Something to remember - 'pulse' really means - on and off, unless a manual recipe calls for a 'hold' time. As mentioned in the manual, holding down too long could lead to some rest downtime. And it's important to watch the maximum line if you want to avoid leaks.
As for operating noise, it's not much different than my blender or processor. What I blend mostly involves ice which causes a fair amount of noise with any blender, so not concerned about that. And I usually hold down the unit just out of habit, especially with lightweight blenders.

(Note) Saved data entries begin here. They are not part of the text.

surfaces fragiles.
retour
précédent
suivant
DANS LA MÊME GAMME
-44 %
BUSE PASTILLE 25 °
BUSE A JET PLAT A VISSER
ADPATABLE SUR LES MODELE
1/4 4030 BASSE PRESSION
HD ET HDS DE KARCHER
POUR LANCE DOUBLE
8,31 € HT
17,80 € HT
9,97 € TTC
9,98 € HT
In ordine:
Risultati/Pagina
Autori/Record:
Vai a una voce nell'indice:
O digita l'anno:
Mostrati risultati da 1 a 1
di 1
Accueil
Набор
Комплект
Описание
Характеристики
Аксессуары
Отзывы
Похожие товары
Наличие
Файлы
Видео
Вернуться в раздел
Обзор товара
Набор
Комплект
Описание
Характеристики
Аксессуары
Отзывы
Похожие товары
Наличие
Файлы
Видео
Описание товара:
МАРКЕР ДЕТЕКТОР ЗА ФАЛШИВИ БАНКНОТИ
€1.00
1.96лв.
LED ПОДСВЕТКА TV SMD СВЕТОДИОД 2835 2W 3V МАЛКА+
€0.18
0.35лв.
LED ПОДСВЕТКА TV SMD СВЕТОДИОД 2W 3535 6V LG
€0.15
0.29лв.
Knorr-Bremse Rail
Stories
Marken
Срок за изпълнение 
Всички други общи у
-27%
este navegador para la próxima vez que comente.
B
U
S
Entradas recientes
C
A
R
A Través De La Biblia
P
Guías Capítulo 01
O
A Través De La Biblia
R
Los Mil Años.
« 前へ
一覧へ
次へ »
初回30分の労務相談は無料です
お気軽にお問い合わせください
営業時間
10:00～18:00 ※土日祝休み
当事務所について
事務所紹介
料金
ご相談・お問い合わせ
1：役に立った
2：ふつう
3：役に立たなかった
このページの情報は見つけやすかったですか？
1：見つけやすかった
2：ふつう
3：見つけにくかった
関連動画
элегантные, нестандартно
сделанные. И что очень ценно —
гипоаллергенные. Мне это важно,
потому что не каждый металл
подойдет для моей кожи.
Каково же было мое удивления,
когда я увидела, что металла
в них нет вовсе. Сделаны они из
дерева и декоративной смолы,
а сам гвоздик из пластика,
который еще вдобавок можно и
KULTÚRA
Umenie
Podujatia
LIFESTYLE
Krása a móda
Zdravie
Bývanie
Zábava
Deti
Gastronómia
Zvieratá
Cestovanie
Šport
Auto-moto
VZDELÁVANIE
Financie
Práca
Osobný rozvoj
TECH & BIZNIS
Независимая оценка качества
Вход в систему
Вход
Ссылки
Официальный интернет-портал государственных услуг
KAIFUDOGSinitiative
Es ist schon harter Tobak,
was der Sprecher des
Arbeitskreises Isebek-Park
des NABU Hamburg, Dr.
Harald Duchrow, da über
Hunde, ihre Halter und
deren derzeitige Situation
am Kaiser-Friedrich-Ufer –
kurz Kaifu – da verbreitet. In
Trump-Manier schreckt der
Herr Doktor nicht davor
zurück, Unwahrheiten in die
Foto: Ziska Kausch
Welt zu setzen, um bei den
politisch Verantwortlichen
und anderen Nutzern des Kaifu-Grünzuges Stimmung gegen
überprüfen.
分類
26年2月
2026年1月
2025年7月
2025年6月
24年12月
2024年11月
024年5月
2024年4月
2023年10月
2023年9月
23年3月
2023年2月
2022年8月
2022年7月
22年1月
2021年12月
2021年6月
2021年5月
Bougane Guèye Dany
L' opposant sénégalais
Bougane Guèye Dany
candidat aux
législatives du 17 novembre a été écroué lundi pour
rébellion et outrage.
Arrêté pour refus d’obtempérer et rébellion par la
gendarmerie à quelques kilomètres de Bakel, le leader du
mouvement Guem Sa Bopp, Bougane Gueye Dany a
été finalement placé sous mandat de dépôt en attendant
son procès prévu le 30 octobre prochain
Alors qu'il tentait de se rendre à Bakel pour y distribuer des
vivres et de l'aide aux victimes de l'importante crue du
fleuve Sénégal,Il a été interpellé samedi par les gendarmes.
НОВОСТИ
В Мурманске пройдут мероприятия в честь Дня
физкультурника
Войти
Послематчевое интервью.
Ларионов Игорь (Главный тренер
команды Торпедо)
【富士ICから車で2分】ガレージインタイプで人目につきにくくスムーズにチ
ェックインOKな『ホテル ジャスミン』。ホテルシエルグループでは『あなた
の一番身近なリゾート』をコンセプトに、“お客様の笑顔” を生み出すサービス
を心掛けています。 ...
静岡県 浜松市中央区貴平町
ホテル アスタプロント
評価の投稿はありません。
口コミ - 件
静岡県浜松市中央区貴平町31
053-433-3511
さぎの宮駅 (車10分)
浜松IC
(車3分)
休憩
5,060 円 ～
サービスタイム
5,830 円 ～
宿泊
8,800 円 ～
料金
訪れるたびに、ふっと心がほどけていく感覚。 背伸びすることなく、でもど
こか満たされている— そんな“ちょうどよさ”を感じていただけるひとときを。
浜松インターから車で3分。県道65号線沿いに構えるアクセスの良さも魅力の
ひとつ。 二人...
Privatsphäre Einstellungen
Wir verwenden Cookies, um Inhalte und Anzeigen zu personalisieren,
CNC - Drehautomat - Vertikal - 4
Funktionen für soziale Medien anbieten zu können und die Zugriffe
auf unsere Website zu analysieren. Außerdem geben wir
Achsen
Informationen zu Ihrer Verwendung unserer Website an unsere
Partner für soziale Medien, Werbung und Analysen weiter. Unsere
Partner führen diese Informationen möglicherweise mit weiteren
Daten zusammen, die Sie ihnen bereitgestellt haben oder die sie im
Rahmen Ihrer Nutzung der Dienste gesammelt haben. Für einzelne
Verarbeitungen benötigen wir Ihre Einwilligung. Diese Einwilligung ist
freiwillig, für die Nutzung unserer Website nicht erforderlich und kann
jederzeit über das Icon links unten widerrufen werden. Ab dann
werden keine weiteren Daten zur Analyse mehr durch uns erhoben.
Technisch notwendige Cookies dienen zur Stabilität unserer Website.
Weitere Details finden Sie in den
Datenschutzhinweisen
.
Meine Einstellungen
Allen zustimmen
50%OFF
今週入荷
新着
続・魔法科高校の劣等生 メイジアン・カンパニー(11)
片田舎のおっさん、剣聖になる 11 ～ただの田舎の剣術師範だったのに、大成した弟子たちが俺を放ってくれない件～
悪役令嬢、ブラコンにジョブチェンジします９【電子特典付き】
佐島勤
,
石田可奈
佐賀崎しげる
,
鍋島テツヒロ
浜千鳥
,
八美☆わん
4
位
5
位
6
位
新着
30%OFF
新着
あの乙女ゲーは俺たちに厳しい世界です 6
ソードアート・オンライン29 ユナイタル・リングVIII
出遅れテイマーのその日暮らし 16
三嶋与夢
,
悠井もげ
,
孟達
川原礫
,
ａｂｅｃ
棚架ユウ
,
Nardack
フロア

I do love the quick clean-up, but do it immediately - lots of crevices for food to hide. I know you can clean parts in the dishwasher, but I find it just as fast by hand. The Pulse comes apart easily for cleaning. And be careful, blades are sharp.
Overall Impression and Related Resources
I love the Ninja Pulse™ and that I can do some food prep that I wouldn't think of using a large blender for. It's much better at chopping than my small processor plus it has more capacity. For bread dough, it wouldn't be my appliance choice - I usually make a larger loaf. And I'd like to experiment more with juicing. This smaller scale would be more practical for me than a large juicer.
Smaller than a regular size blender, but larger than a 2 or 3-cup food processor, the Pulse offers mid-range blending and processing. That's a welcome appliance for those like myself, who rarely have a need for a standard size blender. It's also the perfect size to keep on the counter for everyday use. The single-serve cups blend really well and are very useful accessories.
The Pulse has a small footprint, is easy to use and quick to clean. There are however, a few accessories you'll have to store. I can see this machine also being very popular in an RV or tiny kitchen where counter space is limited. The Pulse can certainly reduce appliance congestion; it would for me.
As for price, I've had more expensive blenders that didn't offer this much function or power and it is fairly comparable cost-wise within its appliance class. I highly recommend it for small to medium batch processing. The single serve cups are great accessories for blending dressings, making tiny batches of sauces, baby food, salsas and of course, on-the-go smoothies or protein drinks.